The reason, simply, is that education is not the point of grade school. The point is to teach obedience. Education is indeed a goal of school, and also the justification for it, but it’s not the point. The point is obedience. For this reason, I often facetiously refer to grades K-6 as “obedience school”.

Generally, teachers at least give lip service to the idea that education is the point and not merely a goal, which is better than nothing: it gives you something to hold them to and bargain with. However, I once had a teacher who didn’t even do that. Guess who that was.

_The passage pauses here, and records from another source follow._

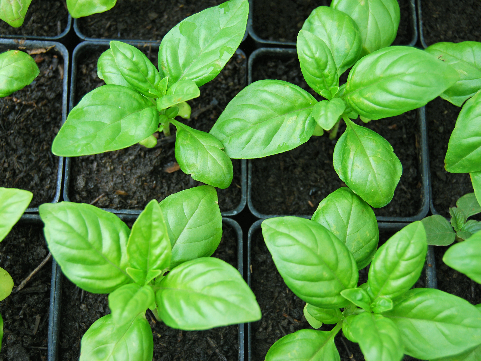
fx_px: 862
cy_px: 181
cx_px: 218
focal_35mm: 62
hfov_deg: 31.2
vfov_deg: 23.7
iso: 200
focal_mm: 38
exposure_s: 1/60
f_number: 6.3
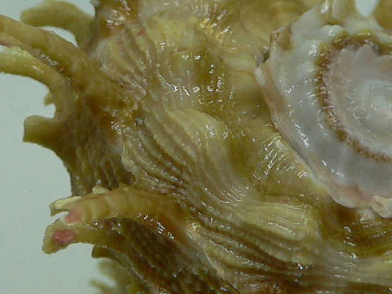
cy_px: 116
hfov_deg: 19.1
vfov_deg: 14.4
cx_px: 223
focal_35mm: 103
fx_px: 1167
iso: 100
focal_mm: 4.6
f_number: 2.8
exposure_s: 1/60
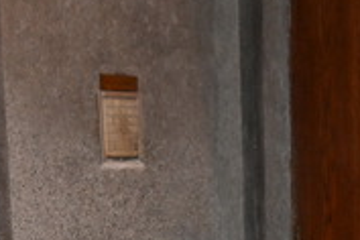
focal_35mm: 140
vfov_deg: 9.4
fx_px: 1400
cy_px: 407
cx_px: 480
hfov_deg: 14.0
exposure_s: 1/100
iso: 4000
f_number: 3.5
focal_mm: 24
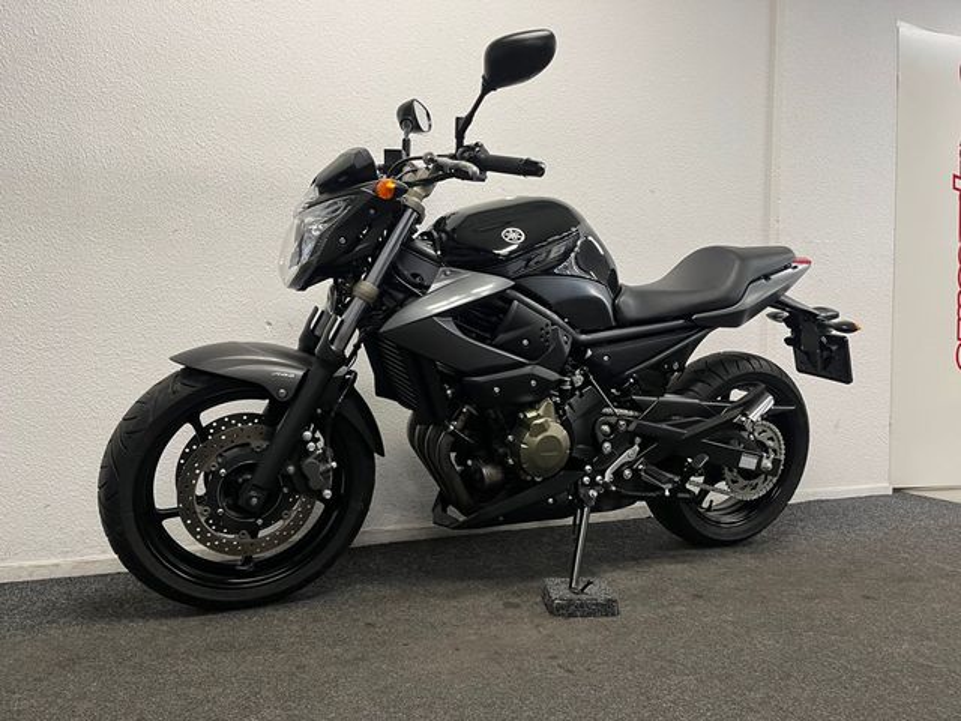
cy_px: 360
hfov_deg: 67.3
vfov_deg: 53.1
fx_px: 722
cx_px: 480
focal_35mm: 26
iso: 80
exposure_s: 1/50
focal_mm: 5.1
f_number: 1.6
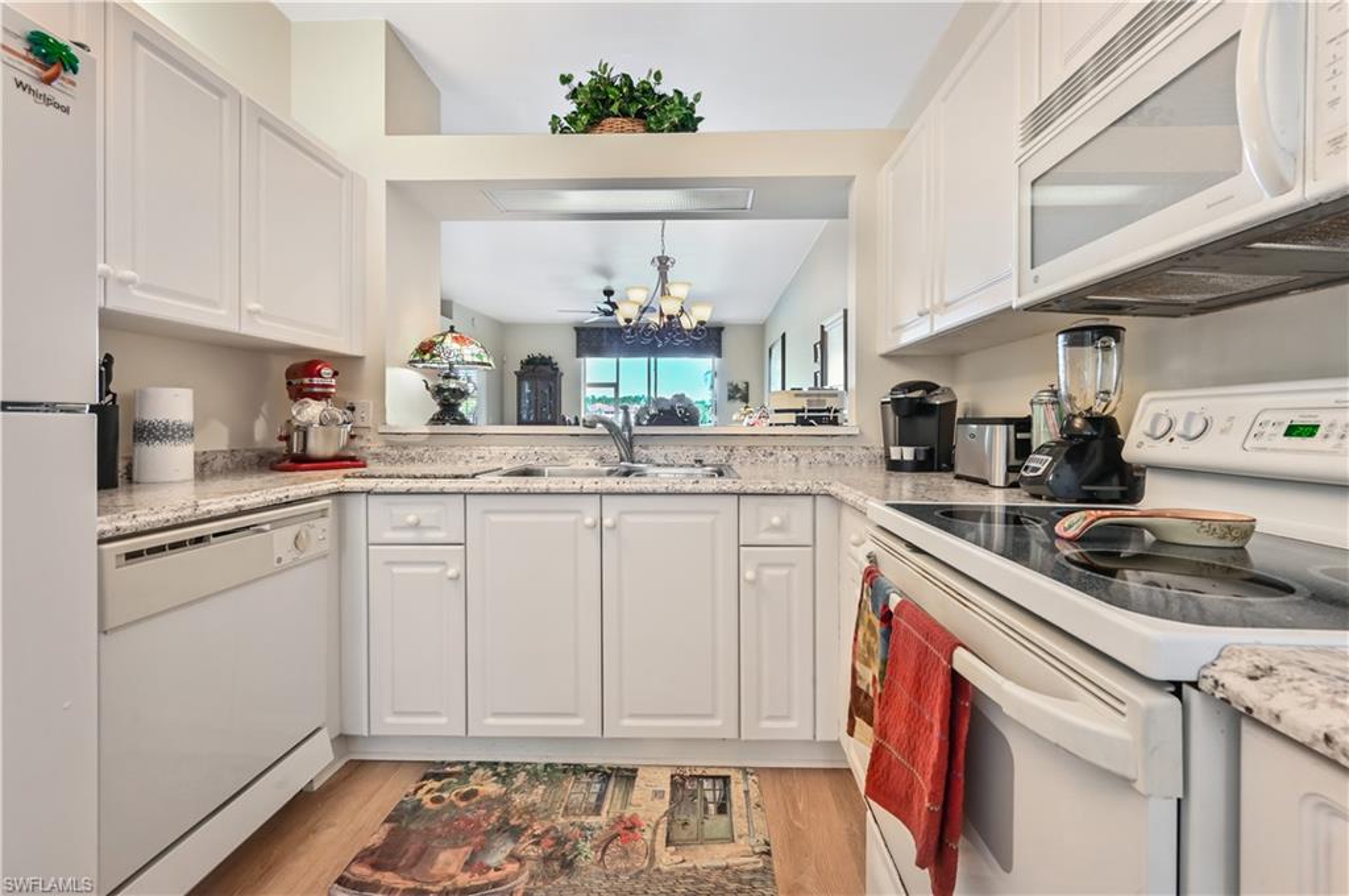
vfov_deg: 81.1
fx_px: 524
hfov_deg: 104.3
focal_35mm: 14
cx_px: 674
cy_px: 448
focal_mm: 14
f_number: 11
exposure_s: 1
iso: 125
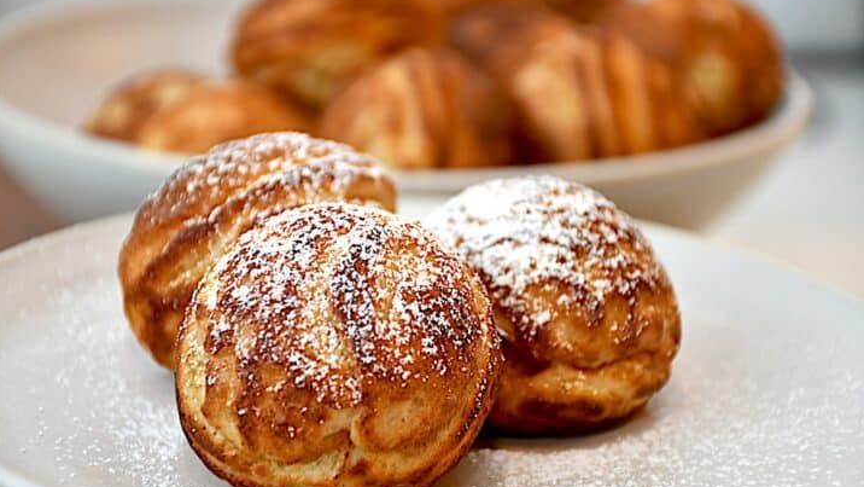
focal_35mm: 118
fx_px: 2704
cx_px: 431
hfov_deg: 18.2
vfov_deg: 10.3
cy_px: 233
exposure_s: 1/60
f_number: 5
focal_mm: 75
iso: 560
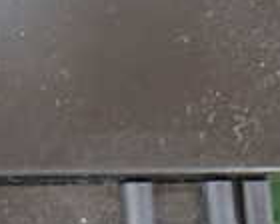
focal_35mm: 197
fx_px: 1633
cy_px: -4
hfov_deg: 9.6
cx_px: -112
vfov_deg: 7.8
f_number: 3.1
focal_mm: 8.4
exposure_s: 1/25
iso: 800
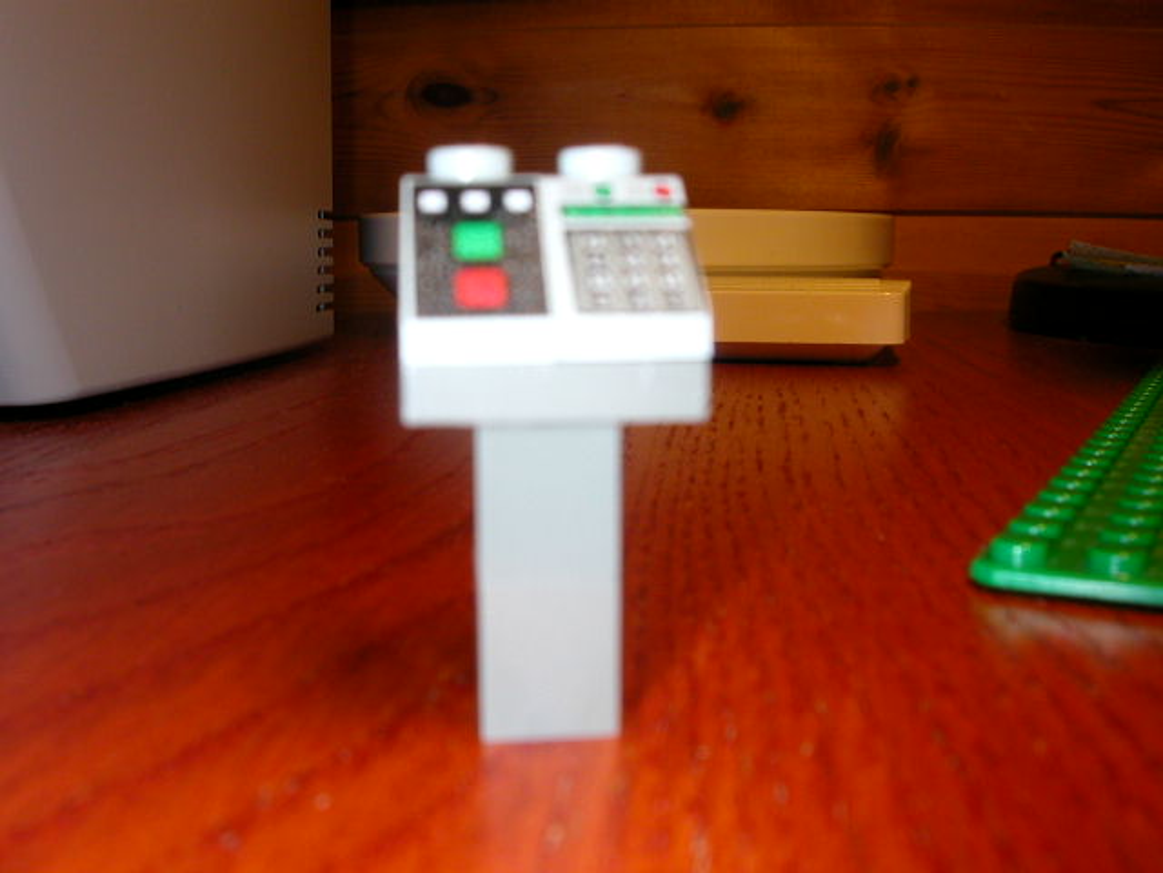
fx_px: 1243
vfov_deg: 38.7
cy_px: 436
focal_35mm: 37
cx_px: 582
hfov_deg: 50.1
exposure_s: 1/30
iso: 100
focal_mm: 5.6
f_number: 4.5
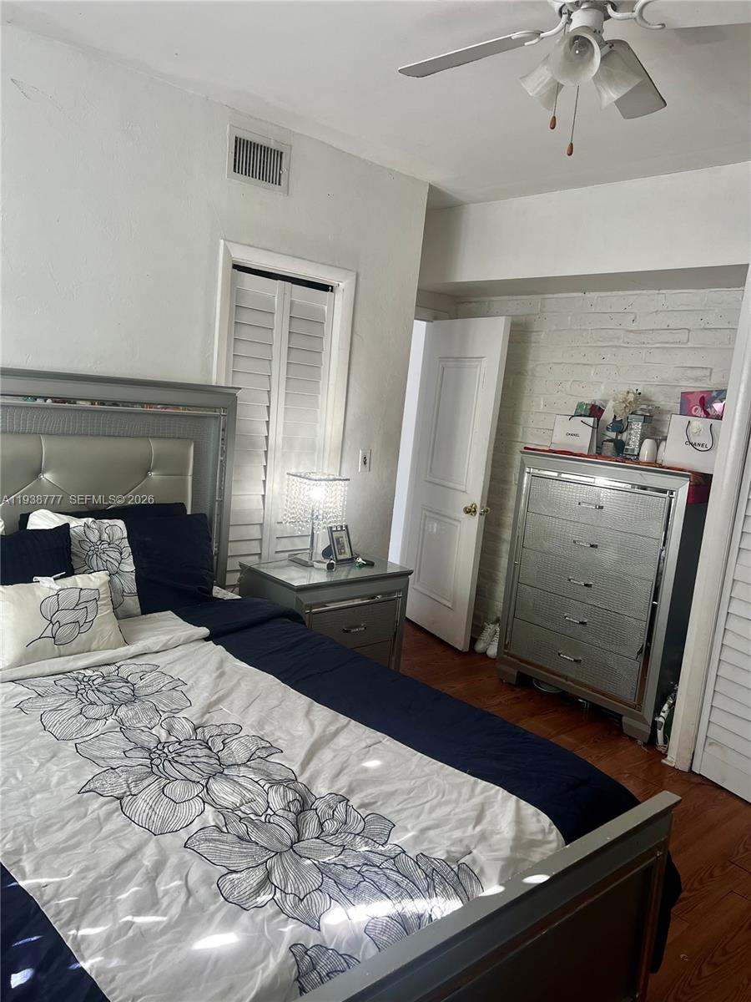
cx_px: 376
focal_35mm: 26
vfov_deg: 67.3
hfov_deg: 53.1
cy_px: 501
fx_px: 752
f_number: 1.5
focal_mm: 5.7
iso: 100
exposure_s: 1/121
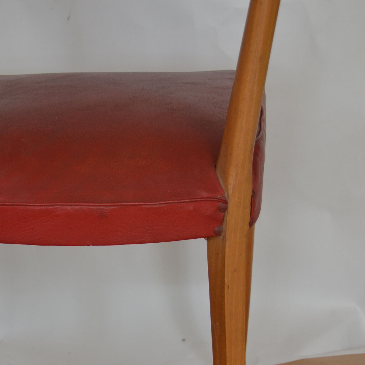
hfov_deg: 18.5
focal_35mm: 94
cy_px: 280
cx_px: 120
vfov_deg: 18.4
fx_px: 1120
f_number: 4.2
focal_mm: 35
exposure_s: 1/60
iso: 400
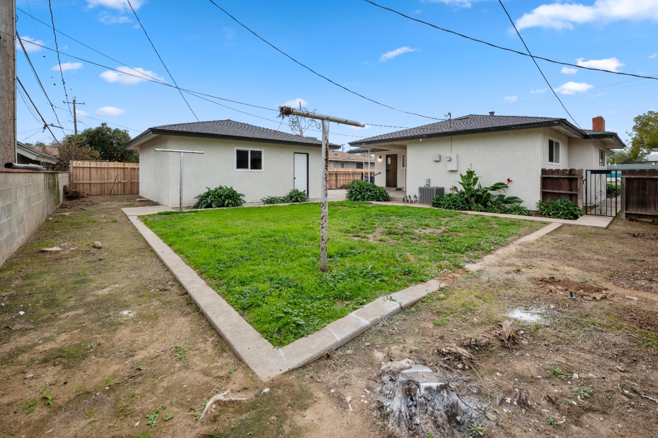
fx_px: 256
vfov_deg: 81.1
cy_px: 219
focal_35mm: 14
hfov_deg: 104.3
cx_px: 329
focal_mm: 14
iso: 250
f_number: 9
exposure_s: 1/125
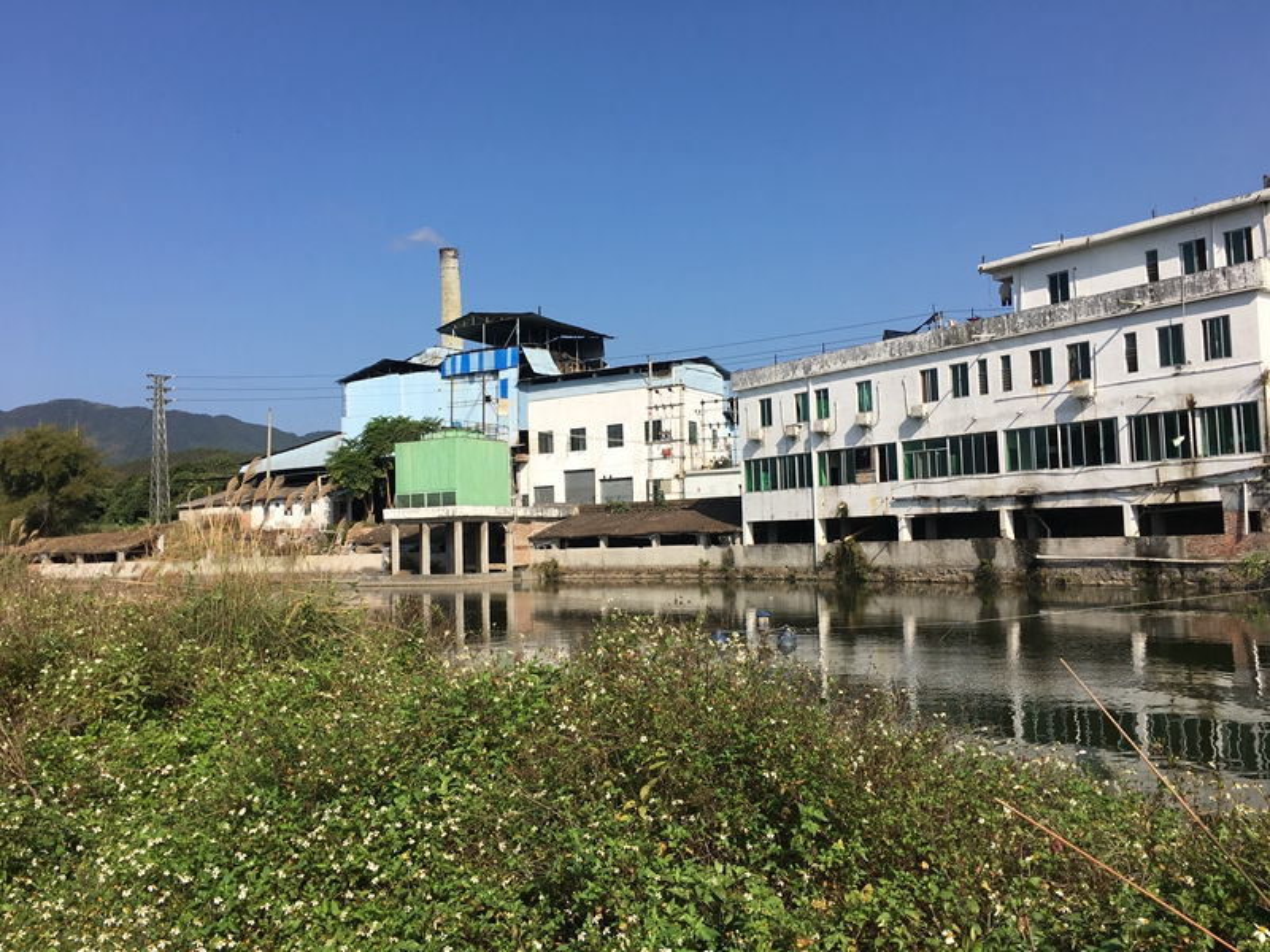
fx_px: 1064
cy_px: 476
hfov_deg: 61.7
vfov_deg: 48.2
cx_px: 635
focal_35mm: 29
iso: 25
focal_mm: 4.15
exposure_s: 1/2198
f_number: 2.2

Yes, The One I Do Not Name actually claimed right to my face that schooling was about obedience (in Its words, “developing self-discipline”, because in Its deluded mind we really wanted to do whatever the person claiming to be an authority told us to, we just didn’t have the discipline). This came out in a conference with my parents, while discussing the purpose of homework. I was questioning the value of them forcing me to do homework, seeing that The One I Do Not Name, my parents, and I all knew very well that, from an educational standpoint, doing it would be useless to me because I already knew the stuff. But in this case, The One I Do Not Name openly acknowledged that obedience was the whole point, which pretty much nullified my whole argument.

Note that, at the time, I wasn’t actually trying to weasel out of my responsibility. And in fact, I was more than willing to accept the bad grades that would result from doing homework inconsistently, and even the occasional scolding. But The One I Do Not Name believed that it was positively immoral to care so little about your homework (that it was utterly useless was irrelevant); It treated this as a behavioral problem in me, which meant involving my parents. That’s what I didn’t want. (Fortunately, my parents either saw through Its bullshit, or were too lazy to keep up with It on it.)

This was a poignant example of The One I Do Not Name’s total chauvinism for teaching “self-discipline”, but it permeated my whole experience with It.

I got the satisfaction of returning the favor once, and making It accept an issue on my terms. At my school we had to do those stupid Christmas pageants, and they made us practice like hell for them. I was able to learn the words and music after about a week or so of daily practice, with about two weeks of daily practices looming. So, being uselessly herded off every day to practice singing a bunch of songs I already knew, for a pageant I knew I wasn’t going to (my family managed to remember to go it maybe once), I naturally started goofing off and being generally silly (though not bothering anyone else) during the practices. I would have died of boredom otherwise. The One I Do Not Name evidently decided that It would punish my behavior by filming my silliness and showing it to the whole school.

After the practice ended, The One I Do Not Name and the music teacher stopped me and asked me why I was goofing off, and told me that It had filmed it and would show it to the whole school. After playing dumb for a bit, I told them I didn’t need the practice, because I had already learned the lyrics, and I was just acting silly because I was bored. Now, The One I Do Not Name was very familiar with my protests on educational grounds, and I think It thought It could catch me in a lie here, thus proving I didn’t really care about education and was just trying to weasel out of work. So It challenged me on the spot to recite the whole Christmas pageant right there. I did it. The music teacher was amazed; all The One I Do Not Name could do was apologize and send me off to lunch. Thenceforth no one talked to me about acting silly in practice.